The time saving opportunities are endless. By finding those tasks in your life that can be batched, you replace a regular distraction with a single, focused period of time to accomplish the tasks.
Vilfredo Pareto, a little known economist who was recently popularized in Timothy Ferriss’ bestselling book, The 4-Hour Workweek, developed a theory called Pareto’s Law — today it’s commonly referred to at the 80/20 principle. Originally, this law demonstrated the predictable distribution of wealth in society — that 80 percent of the wealth and income was produced and possessed by 20 percent of the population. The trick is that this principle not only holds true in economics, but every aspect of life.

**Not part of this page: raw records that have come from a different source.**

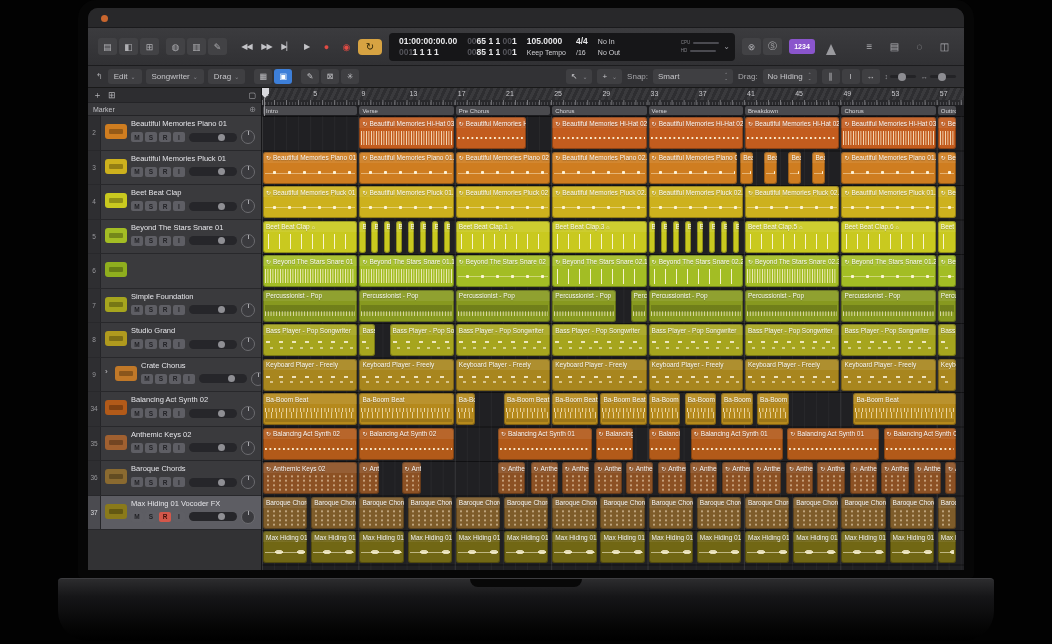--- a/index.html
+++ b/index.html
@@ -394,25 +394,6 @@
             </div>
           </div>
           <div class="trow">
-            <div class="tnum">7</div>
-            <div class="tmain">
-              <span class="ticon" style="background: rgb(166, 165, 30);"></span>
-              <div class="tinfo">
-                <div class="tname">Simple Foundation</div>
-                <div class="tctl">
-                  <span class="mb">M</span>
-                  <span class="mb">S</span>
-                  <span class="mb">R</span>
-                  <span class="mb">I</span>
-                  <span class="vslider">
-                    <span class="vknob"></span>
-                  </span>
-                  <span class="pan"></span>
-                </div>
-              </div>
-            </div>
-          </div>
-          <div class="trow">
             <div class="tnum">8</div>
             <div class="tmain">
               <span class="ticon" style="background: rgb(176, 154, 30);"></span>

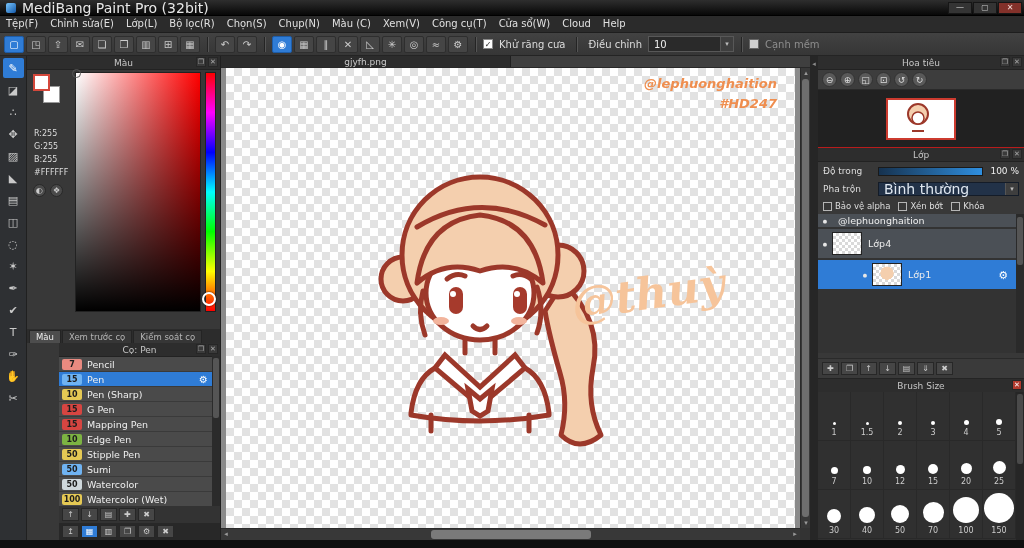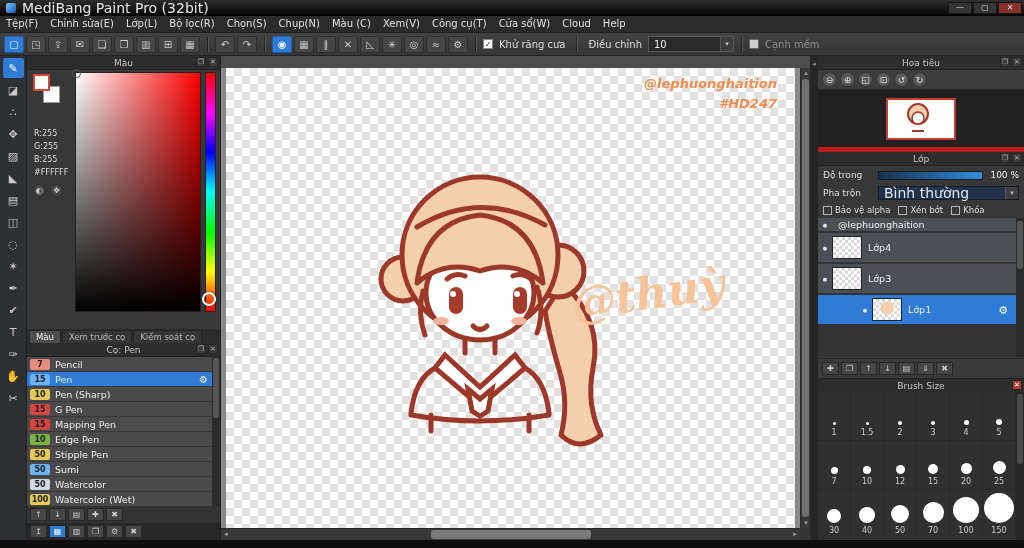--- a/index.html
+++ b/index.html
@@ -345,6 +345,9 @@
   </div>
 
   <div class="canvas-wrap">
+    <div class="tabstrip">
+      <div class="canvas-tab">gjyfh.png</div>
+    </div>
     <div class="viewport">
       <div class="canvas">
         <div class="watermark">

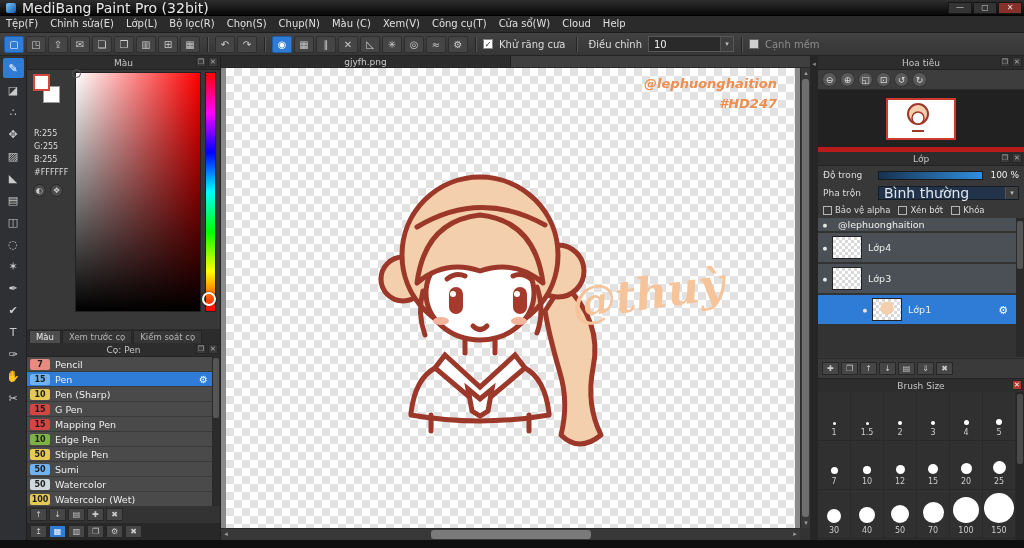--- a/index.html
+++ b/index.html
@@ -111,7 +111,7 @@
   .nav-thumb-area{height:58px;background:#212121;display:flex;align-items:center;justify-content:center;}
   .nav-thumb{width:70px;height:42px;background:#fff;border:2px solid #cc3b2f;display:flex;align-items:center;justify-content:center;box-sizing:border-box;}
 
-  .layer-panel{position:relative;height:231px;border-top:5px solid #b91c1c;box-sizing:border-box;}
+  .layer-panel{position:relative;height:231px;border-top:1px solid #b91c1c;box-sizing:border-box;}
   .lp-row{display:flex;align-items:center;padding:0 5px;height:18px;}
   .lp-label{width:55px;font-size:9px;color:#ddd;white-space:nowrap;}
   .slider{flex:1;height:9px;background:linear-gradient(to right,#16324f,#2f8fe0);border:1px solid #1a1a1a;box-sizing:border-box;}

Take a look at your life and ask yourself, “Which 20 percent of sources are causing 80 percent of my workload or taking up 80 percent of my time?” Be thorough. It can be a toxic relationship with a friend/colleague/significant other; a hostile business client; a commute, a style of work; a membership (maybe you are a part of too many clubs or associations); an activity, etc. Find those sources that are eating up too much of your time and focus, figure out whether they are really essential to keep in your life, then focus on better managing, minimizing, or eliminating those sources from your life.
“Set realistic daily and weekly goals (not your activities) that specifically include the quantity, quality and the pace of the goal,” advises Dr. Kevin D. Gazzara, senior partner at Magna Leadership Solutions LLC. “(This way) you get positive and timely reinforcement of you accomplishments.” Too many people try to accomplish ten or twenty things in a single day, then (surprisingly) they get discouraged when they only completed a handful of the items on their list. Sounds familiar? It should. It’s called trying to multitask. Again, it doesn’t work! Instead, focus on accomplishing one or two big goals per day. You’ll be amazed at the difference this makes.
The essence of procrastination is putting things off until a “more convenient” time, or to the last minute before they’re due. Steve Levinson, a clinical psychologist and co-author of the book Following Through: A Revolutionary New Model for Finishing Whatever You Start, has some insight into this experience. “Procrastinators and non-procrastinators alike only do what they've decided they should when they actually feel like they must do it. The only difference between procrastinators and non-procrastinators is that it takes procrastinators a lot longer to feel like they must do it. In other words, they wait until ‘the last minute.’ That's why I believe that a key to overcoming procrastination is to learn how to deliberately make ‘the last minute’ come sooner.”
To conquer procrastination, Levinson suggests creating artificial deadlines that force you to take action now, instead of an hour before the actual deadline. “Don't wait for the last minute to come on its own because it will come too late. Deliberately put yourself in situations that create pressure and urgency sooner.”